## [Brief 1]
Write out the part of the Wasatch bull elk forum thread that runs between "## hunting777 (May" and "many other elk?", inclusive.

## [Source passage]
# Here he is Wasatch late!



## bbford (Mar 28, 2012)

Luck was on my side Sunday morning when this bull made the mistake of stopping for a cow call in the cross hairs


----------



## Dukes_Daddy (Nov 14, 2008)

bbford said:


> Luck was on my side Sunday morning when this bull made the mistake of stopping for a cow call in the cross hairs


Very nice bull. Congratulations.


----------



## hunting777 (May 3, 2009)

Beautiful bull. Congrats


----------



## goofy elk (Dec 16, 2007)

SWEET bull bb, you did well!

Just curious, Did you see very many other elk?

Wondering about cow numbers inparticular.


----------



## Badger (Aug 27, 2013)

Nice job BB. That is a very nice bull.


----------



## Longgun (Sep 7, 2007)

Congrats! 

That Bull has a great looking profile to him.


----------



## elkmule123 (Aug 14, 2013)

Nice bull, congrats!


----------



## High Desert Elk (Aug 21, 2012)

Nice


----------



## martymcfly73 (Sep 17, 2007)

Very nice bull! Congrats!


----------



## dkhntrdstn (Sep 7, 2007)

nice bull and congrats on him he will look good on the wall.


----------



## sknabnoj (Nov 29, 2012)

Sweet Bull! Congrats!


----------



## bbford (Mar 28, 2012)

Goofy I spent a ton of time on the south end and in all my scouting seen 5 cows and 50+ bull's


----------



## wyoming2utah (Sep 12, 2007)

You see, Goofy, if guys like you would let the DWR issue more bull tags, the DWR wouldn't have to offer so many cow tags!;-)


Oh, by the way....that is a sweet bull!


----------



## sharpshooter25 (Oct 2, 2007)

Nice bull. Congrats!


----------



## Stickboy (Oct 28, 2010)

What a great bull!!


----------



## goofy elk (Dec 16, 2007)

wyoming2utah said:


> You see, Goofy, if guys like you would let the DWR issue more bull tags, the DWR wouldn't have to offer so many cow tags!;-)

## [Material for this exercise]
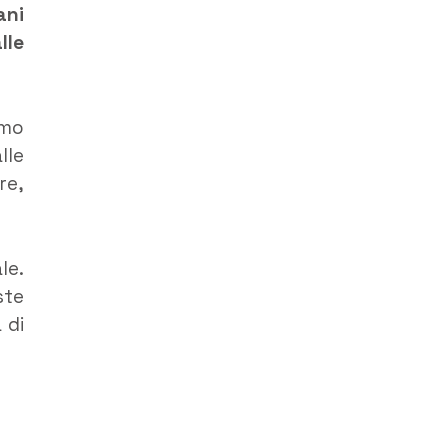
ani
lle
smo
lle
re,
le.
ste
 di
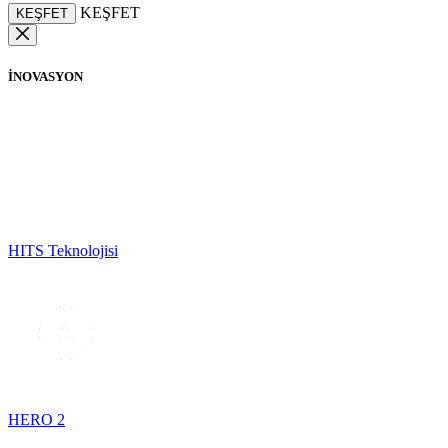
KEŞFET
KEŞFET
İNOVASYON
HITS Teknolojisi
HERO 2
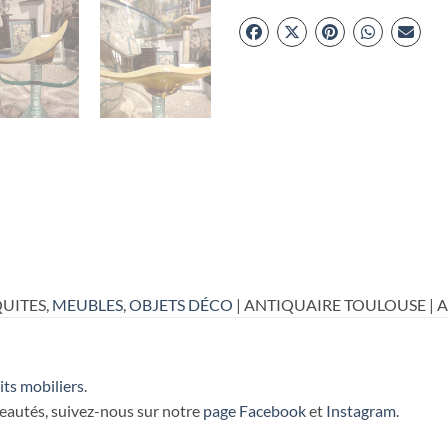
UITES,
MEUBLES
,
OBJETS DÉCO
| ANTIQUAIRE TOULOUSE | 
its mobiliers
.
veautés, suivez-nous sur notre
page Facebook
et
Instagram
.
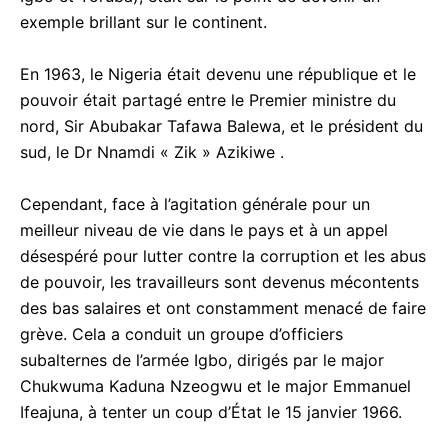
exemple brillant sur le continent.
En 1963, le Nigeria était devenu une république et le
pouvoir était partagé entre le Premier ministre du
nord, Sir Abubakar Tafawa Balewa, et le président du
sud, le Dr Nnamdi « Zik » Azikiwe .
Cependant, face à l’agitation générale pour un
meilleur niveau de vie dans le pays et à un appel
désespéré pour lutter contre la corruption et les abus
de pouvoir, les travailleurs sont devenus mécontents
des bas salaires et ont constamment menacé de faire
grève. Cela a conduit un groupe d’officiers
subalternes de l’armée Igbo, dirigés par le major
Chukwuma Kaduna Nzeogwu et le major Emmanuel
Ifeajuna, à tenter un coup d’État le 15 janvier 1966.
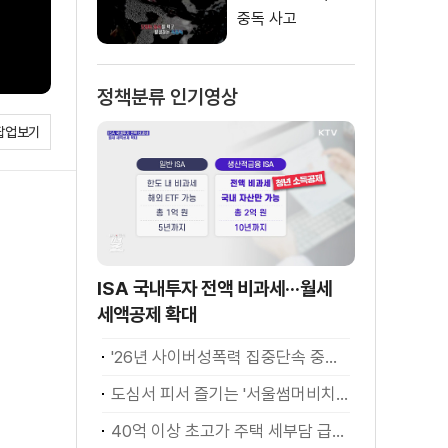
중독 사고
정책분류 인기영상
팝업보기
ISA 국내투자 전액 비과세···월세
세액공제 확대
'26년 사이버성폭력 집중단속 중간성과 발표···향후 추진계획은?
도심서 피서 즐기는 '서울썸머비치' 인기몰이
40억 이상 초고가 주택 세부담 급증···실수요자 보호 강화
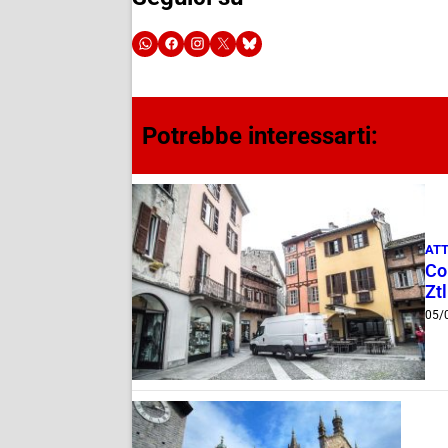
Potrebbe interessarti:
ATT
Com
Ztl
05/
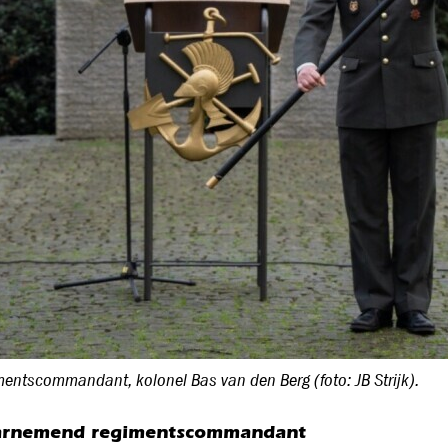
entscommandant, kolonel Bas van den Berg (foto: JB Strijk).
rnemend regimentscommandant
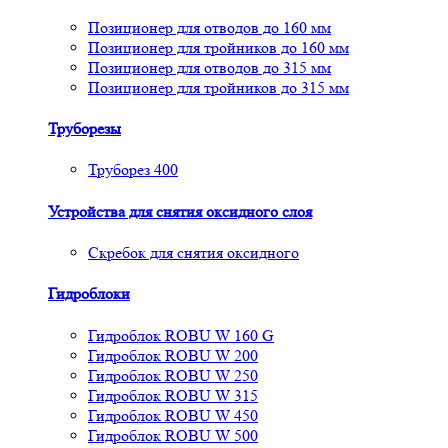
Позиционер для отводов до 160 мм
Позиционер для тройников до 160 мм
Позиционер для отводов до 315 мм
Позиционер для тройников до 315 мм
Труборезы
Труборез 400
Устройства для снятия окcидного слоя
Скребок для снятия оксидного
Гидроблоки
Гидроблок ROBU W 160 G
Гидроблок ROBU W 200
Гидроблок ROBU W 250
Гидроблок ROBU W 315
Гидроблок ROBU W 450
Гидроблок ROBU W 500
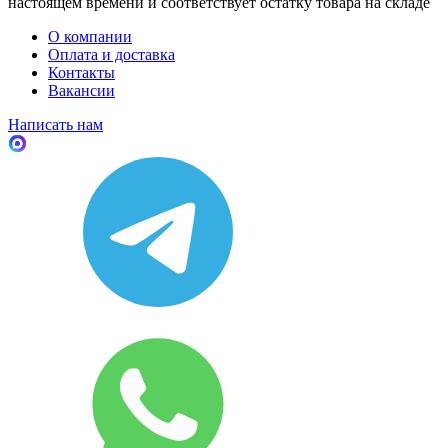
настоящем времени и соответствует остатку товара на складе
О компании
Оплата и доставка
Контакты
Вакансии
Написать нам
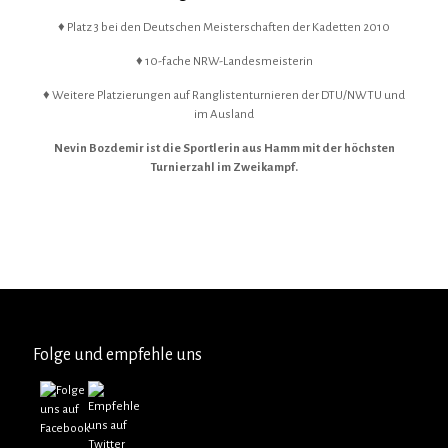
♦ Platz 3 bei den Deutschen Meisterschaften der Kadetten 2010
♦ 10-fache NRW-Landesmeisterin
♦ Weitere Platzierungen auf Ranglistenturnieren der DTU/NWTU und
im Ausland
Nevin Bozdemir ist die Sportlerin aus Hamm mit der höchsten
Turnierzahl im Zweikampf.
Folge und empfehle uns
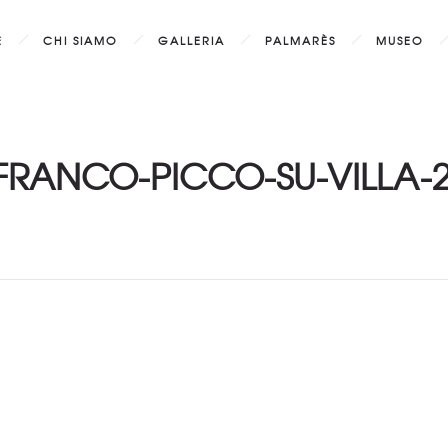
E
CHI SIAMO
GALLERIA
PALMARÈS
MUSEO
FRANCO-PICCO-SU-VILLA-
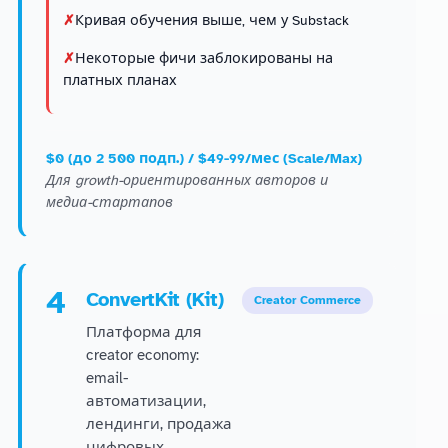
Кривая обучения выше, чем у Substack
Некоторые фичи заблокированы на
платных планах
$0 (до 2 500 подп.) / $49-99/мес (Scale/Max)
Для growth-ориентированных авторов и
медиа-стартапов
4
ConvertKit (Kit)
Creator Commerce
Платформа для
creator economy:
email-
автоматизации,
лендинги, продажа
цифровых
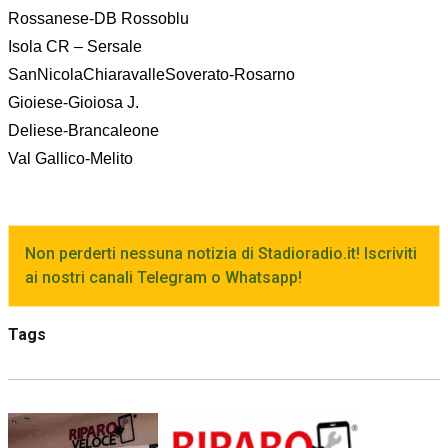
Rossanese-DB Rossoblu
Isola CR – Sersale
SanNicolaChiaravalleSoverato-Rosarno
Gioiese-Gioiosa J.
Deliese-Brancaleone
Val Gallico-Melito
Non perderti nessuna notizia di Stadioradio.it! Iscriviti
ai nostri canali Telegram o Whatsapp!
Tags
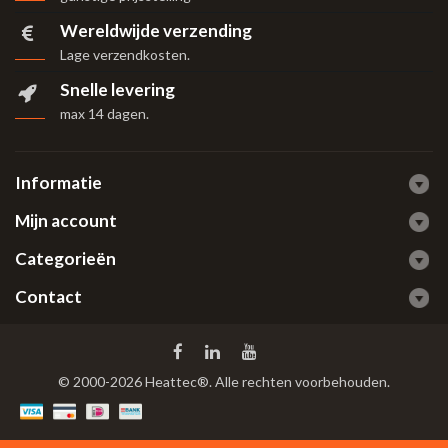
Wereldwijde verzending
Lage verzendkosten.
Snelle levering
max 14 dagen
.
Informatie
Mijn account
Categorieën
Contact
© 2000-2026 Heattec®. Alle rechten voorbehouden.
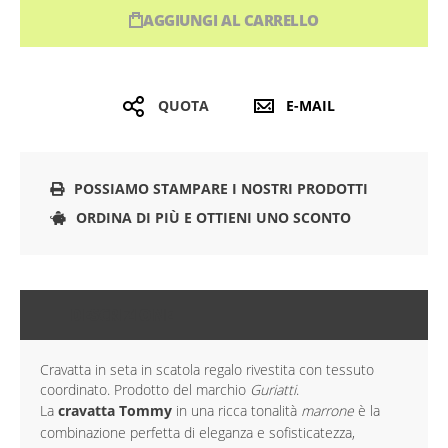
AGGIUNGI AL CARRELLO
QUOTA
E-MAIL
POSSIAMO STAMPARE I NOSTRI PRODOTTI
ORDINA DI PIÙ E OTTIENI UNO SCONTO
DESCRIZIONE
Cravatta in seta in scatola regalo rivestita con tessuto
coordinato. Prodotto del marchio
Guriatti
.
La
cravatta Tommy
in una ricca tonalità
marrone
è la
combinazione perfetta di eleganza e sofisticatezza,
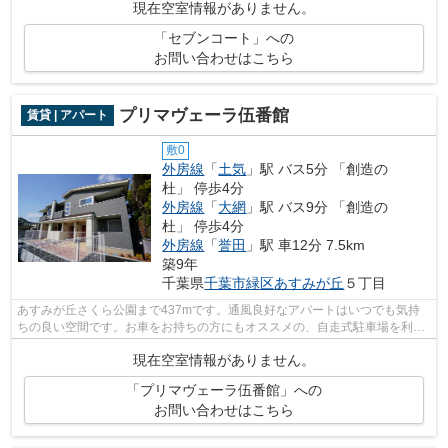
現在空室情報がありません。
「セブンコート」への
お問い合わせはこちら
プリマヴェーラ伍番館
賃貸 | アパート
敷0
外房線
「
土気
」駅 バス5分 「創造の
杜」 停歩4分
外房線
「
大網
」駅 バス9分 「創造の
杜」 停歩4分
外房線
「
誉田
」駅 車12分 7.5km
築9年
千葉県
千葉市緑区
あすみが丘
５丁目
あすみが丘さくら公園まで437mです。通風良好なアパートはいつでも気持
ちの良い空間です。お車をお持ちの方にもオススメの、自走式駐車場を利用
できる物件です。インターネットをご利...
現在空室情報がありません。
「プリマヴェーラ伍番館」への
お問い合わせはこちら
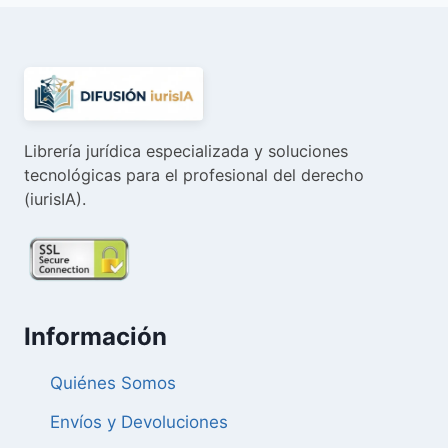
Librería jurídica especializada y soluciones
tecnológicas para el profesional del derecho
(iurisIA).
Información
Quiénes Somos
Envíos y Devoluciones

## [Brief 2]
Convert the lines of the records between the line holding "Rossanese-DB Rossoblu" and the end of the records, inclusive, into a numbered list, omitting blank lines and the pictures.

## [Worked solution 1]
## hunting777 (May 3, 2009)

Beautiful bull. Congrats


----------



## goofy elk (Dec 16, 2007)

SWEET bull bb, you did well!

Just curious, Did you see very many other elk?

## [Worked solution 2]
1. Rossanese-DB Rossoblu
2. Isola CR – Sersale
3. SanNicolaChiaravalleSoverato-Rosarno
4. Gioiese-Gioiosa J.
5. Deliese-Brancaleone
6. Val Gallico-Melito
7. Non perderti nessuna notizia di Stadioradio.it! Iscriviti
8. ai nostri canali Telegram o Whatsapp!
9. Tags
10. Wereldwijde verzending
11. Lage verzendkosten.
12. Snelle levering
13. max 14 dagen
14. .
15. Informatie
16. Mijn account
17. Categorieën
18. Contact
19. © 2000-2026 Heattec®. Alle rechten voorbehouden.
20. AGGIUNGI AL CARRELLO
21. QUOTA
22. E-MAIL
23. POSSIAMO STAMPARE I NOSTRI PRODOTTI
24. ORDINA DI PIÙ E OTTIENI UNO SCONTO
25. DESCRIZIONE
26. Cravatta in seta in scatola regalo rivestita con tessuto
27. coordinato. Prodotto del marchio
28. Guriatti
29. .
30. La
31. cravatta Tommy
32. in una ricca tonalità
33. marrone
34. è la
35. combinazione perfetta di eleganza e sofisticatezza,
36. 現在空室情報がありません。
37. 「セブンコート」への
38. お問い合わせはこちら
39. プリマヴェーラ伍番館
40. 賃貸 | アパート
41. 敷0
42. 外房線
43. 「
44. 土気
45. 」駅 バス5分 「創造の
46. 杜」 停歩4分
47. 外房線
48. 「
49. 大網
50. 」駅 バス9分 「創造の
51. 杜」 停歩4分
52. 外房線
53. 「
54. 誉田
55. 」駅 車12分 7.5km
56. 築9年
57. 千葉県
58. 千葉市緑区
59. あすみが丘
60. ５丁目
61. あすみが丘さくら公園まで437mです。通風良好なアパートはいつでも気持
62. ちの良い空間です。お車をお持ちの方にもオススメの、自走式駐車場を利用
63. できる物件です。インターネットをご利...
64. 現在空室情報がありません。
65. 「プリマヴェーラ伍番館」への
66. お問い合わせはこちら
67. Librería jurídica especializada y soluciones
68. tecnológicas para el profesional del derecho
69. (iurisIA).
70. Información
71. Quiénes Somos
72. Envíos y Devoluciones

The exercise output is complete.